■ **TASK INSTRUCTIONS**
An exact transcript of every entry is required, without any of the pictures.

Recorded data:
"""

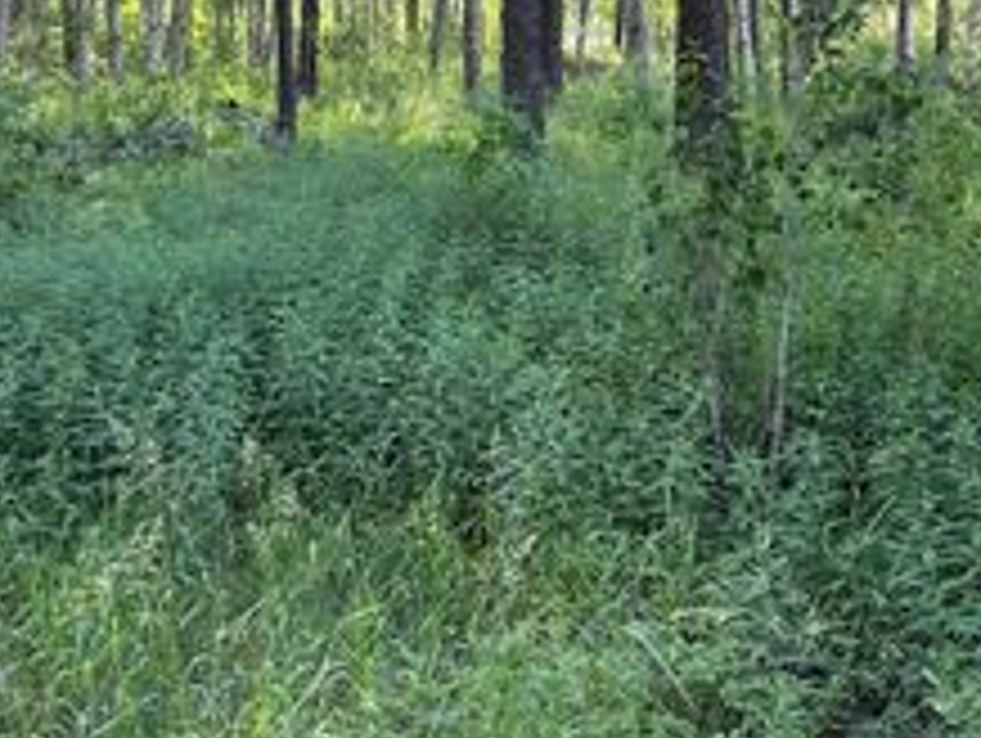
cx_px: 670
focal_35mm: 55
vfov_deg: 25.7
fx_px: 1560
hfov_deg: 34.5
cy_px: 70
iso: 100
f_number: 1.78
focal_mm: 6.86
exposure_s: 1/121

"""

■ **COMPLETED EXERCISE**
cx_px: 670
focal_35mm: 55
vfov_deg: 25.7
fx_px: 1560
hfov_deg: 34.5
cy_px: 70
iso: 100
f_number: 1.78
focal_mm: 6.86
exposure_s: 1/121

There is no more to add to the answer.